London Fashion Week got off to a grey start this morning, an overcast sky looming as the fashion pack shuffled into the Somerset House tent for the first of London’s autumn/winter 2015 shows. At 9.30am, the J JS Lee collection mirrored the skies outside in colour, but it was certainly much less gloomy. Grey dominated Jackie Lee’s signature minimalistic style in a collection that was inspired by memories of her mother hand-stitching clothes, which was evident in the handmade quality of the garments. Shoe lace cords were seen on most looks – threaded through waists and collars and ruffled up like a curtain rail – and pops of colour and texture came from pink and yellow highlights and imaginative placements of shearling. The beautiful, androgynous tailoring looked new and effortless. Fellow Korean designer Eudon Choi showed us more of what he does best – outerwear – in an impressive show that combined heavy, dark leather flight jackets and parkas with more feminine pieces in bright golden and rose satins.
Floral prints mingled with geometric and simple shapes, layering and pockets added a slouchy ease, while pleated and panelled suits, trousers and dresses in silk and leather mixed up the colour palettes. Exaggerated fringing on blanket scarves confirmed a trend already seen in the menswear shows at LC:M – notably J.W. Anderson and Burberry Prorsum – is also sure to be a hit with the ladies.
Outerwear was also the stand out – particularly a cinched leather flying jacket – in Jean-Pierre Braganza's show which lacked rhythm but will commercially translate. Assured of commercial success too was the parade of voluminous dresses and sumptuous tweed and wool coats at Paul Costelloe that will delight his loyal customers and fitted with the grand setting of the Waldorf Hilton's Palm Court. From there, and in the usual end-of-day behind schedule rush, we were ushered into Fyodar Golan mid-show to see a ramped up continuation of the SS15 rainbow inspired colours. Appliqué and childlike embroidery, fluoro fabrics and the rules on proportion being abandoned made up a fun and frivolous show that shook its flagging audience.
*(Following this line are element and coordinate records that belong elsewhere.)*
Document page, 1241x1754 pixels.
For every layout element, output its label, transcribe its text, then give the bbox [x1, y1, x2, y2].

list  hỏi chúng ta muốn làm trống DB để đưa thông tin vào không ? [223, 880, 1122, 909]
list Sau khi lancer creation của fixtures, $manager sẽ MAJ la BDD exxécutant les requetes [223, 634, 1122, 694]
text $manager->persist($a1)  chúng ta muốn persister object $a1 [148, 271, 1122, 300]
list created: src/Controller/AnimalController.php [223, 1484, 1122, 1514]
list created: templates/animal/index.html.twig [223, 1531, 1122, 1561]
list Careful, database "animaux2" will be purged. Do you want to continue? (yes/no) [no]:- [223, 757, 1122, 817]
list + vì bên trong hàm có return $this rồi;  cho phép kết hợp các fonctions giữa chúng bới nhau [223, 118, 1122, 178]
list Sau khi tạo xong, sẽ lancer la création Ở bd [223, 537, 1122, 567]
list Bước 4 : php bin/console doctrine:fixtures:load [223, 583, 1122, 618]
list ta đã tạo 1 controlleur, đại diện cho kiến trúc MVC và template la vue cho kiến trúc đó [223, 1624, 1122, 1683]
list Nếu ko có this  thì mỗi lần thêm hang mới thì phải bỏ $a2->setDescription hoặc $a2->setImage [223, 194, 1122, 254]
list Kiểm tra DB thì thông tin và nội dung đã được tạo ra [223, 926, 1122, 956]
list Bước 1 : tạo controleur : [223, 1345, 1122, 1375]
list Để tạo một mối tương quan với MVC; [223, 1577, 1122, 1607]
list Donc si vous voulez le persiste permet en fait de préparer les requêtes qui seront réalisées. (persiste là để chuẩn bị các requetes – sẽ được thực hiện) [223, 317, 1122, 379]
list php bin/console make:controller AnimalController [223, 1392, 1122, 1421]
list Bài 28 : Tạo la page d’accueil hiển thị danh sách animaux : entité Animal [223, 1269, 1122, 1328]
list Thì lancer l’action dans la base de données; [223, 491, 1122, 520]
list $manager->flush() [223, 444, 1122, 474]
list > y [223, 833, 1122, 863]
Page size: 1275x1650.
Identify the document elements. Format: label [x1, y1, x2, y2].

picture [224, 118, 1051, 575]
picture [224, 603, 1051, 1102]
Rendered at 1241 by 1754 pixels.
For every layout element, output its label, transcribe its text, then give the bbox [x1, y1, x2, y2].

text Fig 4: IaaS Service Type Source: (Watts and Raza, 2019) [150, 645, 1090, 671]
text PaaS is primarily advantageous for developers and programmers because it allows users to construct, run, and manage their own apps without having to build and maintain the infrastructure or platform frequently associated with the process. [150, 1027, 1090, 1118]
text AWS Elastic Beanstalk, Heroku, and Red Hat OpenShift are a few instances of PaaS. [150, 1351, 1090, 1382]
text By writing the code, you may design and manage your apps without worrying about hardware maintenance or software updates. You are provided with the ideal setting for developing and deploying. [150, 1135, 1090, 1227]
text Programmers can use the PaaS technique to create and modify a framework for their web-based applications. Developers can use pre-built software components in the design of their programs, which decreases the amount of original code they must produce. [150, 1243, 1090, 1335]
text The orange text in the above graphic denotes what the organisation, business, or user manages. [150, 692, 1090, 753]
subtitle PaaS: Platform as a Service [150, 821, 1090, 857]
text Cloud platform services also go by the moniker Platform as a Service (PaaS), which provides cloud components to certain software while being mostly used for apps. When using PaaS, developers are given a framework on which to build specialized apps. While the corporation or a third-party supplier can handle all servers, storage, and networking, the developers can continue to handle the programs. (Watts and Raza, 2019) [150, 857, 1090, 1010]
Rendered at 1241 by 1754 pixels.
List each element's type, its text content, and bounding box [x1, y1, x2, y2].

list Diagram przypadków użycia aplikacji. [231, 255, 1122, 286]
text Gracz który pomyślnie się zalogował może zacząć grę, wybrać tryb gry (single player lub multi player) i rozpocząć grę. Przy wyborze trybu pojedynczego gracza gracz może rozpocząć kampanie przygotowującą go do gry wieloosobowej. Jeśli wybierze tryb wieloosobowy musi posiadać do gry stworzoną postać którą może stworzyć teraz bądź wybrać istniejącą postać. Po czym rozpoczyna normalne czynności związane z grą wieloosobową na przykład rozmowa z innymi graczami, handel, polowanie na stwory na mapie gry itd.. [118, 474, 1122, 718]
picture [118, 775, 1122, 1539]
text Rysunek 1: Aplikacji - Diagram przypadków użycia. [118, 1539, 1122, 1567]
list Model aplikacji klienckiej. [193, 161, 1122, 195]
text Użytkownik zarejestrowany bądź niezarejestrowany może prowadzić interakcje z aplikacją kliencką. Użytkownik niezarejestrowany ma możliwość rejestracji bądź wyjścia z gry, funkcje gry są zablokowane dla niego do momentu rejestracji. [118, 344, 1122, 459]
Sass & Bide's girl was true to the brand's established aesthetic. Edgy glamour in glittering plays on proportion reminiscent of Beyoncé's ‘Run The World' video – an armoury of leather, metal corsets, broken mirror mosaics and dazzling embroidery which exuded sex appeal but at at the same time said “boy don't even try to touch this”. L'Escargot in Soho was the setting for Le Kilt's first LFW outing. The townhouse setting full to (over) capacity was testament to this young brand's appeal, and after a hot and extensive wait, the collection of beautifully made kilts were presented. In monochrome blocks and classic tartans, the kilts seemed relevant and modern, and offset with ‘She said boom' slogan sweats and T-shirts by emerging artist Robert Gibson.